Old English Parser 4

The next step is to isolate syntactic clusters. These clusters comprise phrases, words in a series, and so forth. An example is a prepositional phrase (PP). A PP is made up of a preposition (PRP) and an object noun. It may also contain any number of modifiers (adjectives, determiners, pronouns) and conjunctions (CNJ). So, “I saw the house of oak and stone.” The PRP is “of,” the CNJ is “and,” and both “oak” and “stone” are dative object nouns—called objects of the preposition. We read from left to right in English. So we read “of” then process the rest of the PP. A parser should do the same.

In Old English, we also read from left to right. Consequently, the position of each word in a sentence and a phrase is important. Although OE poetry allows for significant hyperbaton (messing up the syntax), it is rare that a preposition would sit after its object(s). In fact, prepositons are relatively unusual in poetry since a dative or accusative inflection already gives that information to the reader. Consequently, the sentence will be held in an indexed array. The left-most word will be read in first and assigned the lowest number.

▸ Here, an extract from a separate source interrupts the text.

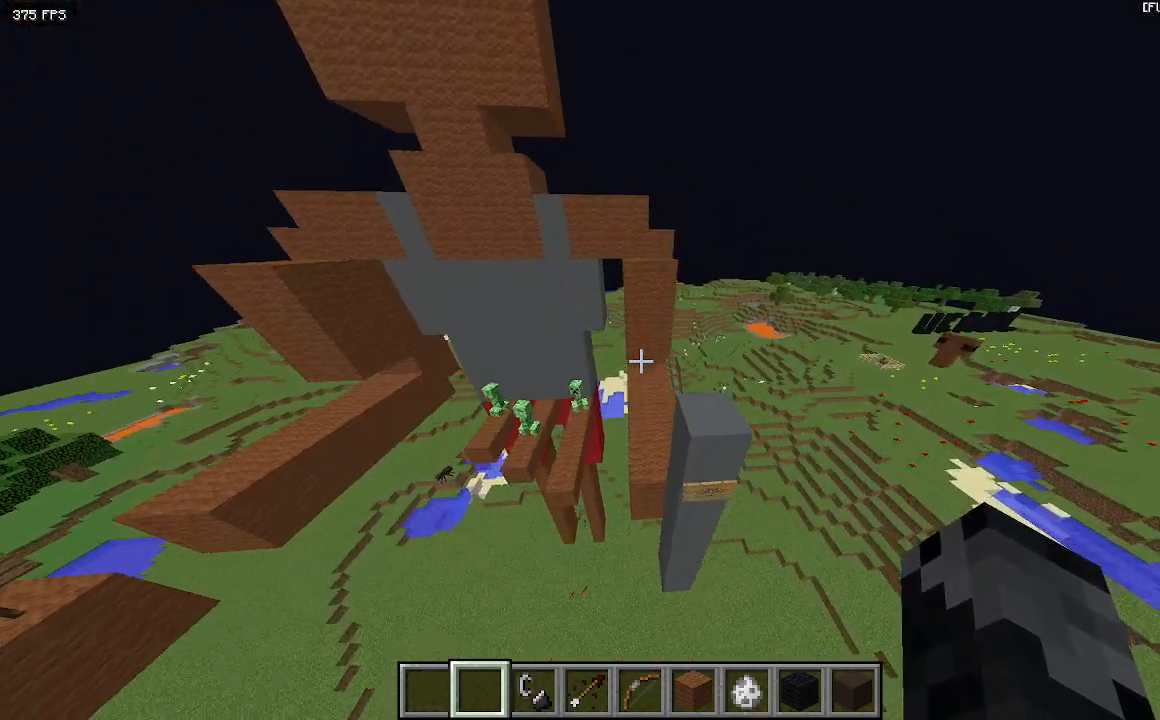
{"keys": [], "events": []}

The first syntactic cluster I’ll attempt is the prepositional phrase. The reason to isolate this phrase first is that neither the main verb nor the subject or the direct object of a sentence can be placed in a PP. By knocking the PP out of contention, we have a better chance at fiding the subject, object, and verb.

A big challenge here is how to present the results.

Here’s one option:

PP | of [PRP] oak [N{dat}] and [CNJ] stone [N{dat}]

That presentation can then be turned into html. The sentence could be printed and the PP appear in, say, green type. And when a user hovers over a word, its grammatical information could be revealed. But that’s inelegant, since the user has to interact with the data in order to make it productive. (The user already knows the sentence, so why return it again?)

Another option is to present the data in a table (which I can’t do easily in this blog).

PP | PRP | Nd | CNJ | Nd

…..| of | oak | and | stone

The cells of the table can then be colored green for a PP. In this case, the important data is returned first (the parsed results), and the sentence is returned as a reminder to the user.

Because the parser is intended to return optimal and suboptimal results, the table will have to have room for all of them. At the moment, I’m thinking of returning each complete parse as a table row, beginning with the optimal result, then proceeding downwards to the least optimal result. Here’s an example.

Wiht
unhælo
grim
CNJ
ond
grædig
gearo
sona
wæs
reoc
CNJ
ond
reþe
CNJ
ond
PRP
on
ræste
genam
þritig
þegna
þanon
ADV
eft
gewat
huðe
hremig
PRP
to
ham
faran
PRP
mid
ART
þære
wælfylle
wica
neosan

A sentence from Beowulf with the conjunctions (CNJ), prepositions (PRP), some adverbs (ADV), and articles/determiners (ART/DET) marked. You’ll notice that sona is an adverb, as is þanon. The old parser missed those.

Meanwhile, I have only just discovered a NLP parser from the CS Dept at UMass. It is called Factorie (Home Page). It appears to use the NLP server familiar to users of python. Although it operates on North-American English, it can be trained to parse other languages. That training may be more time-intensive than writing my own parser.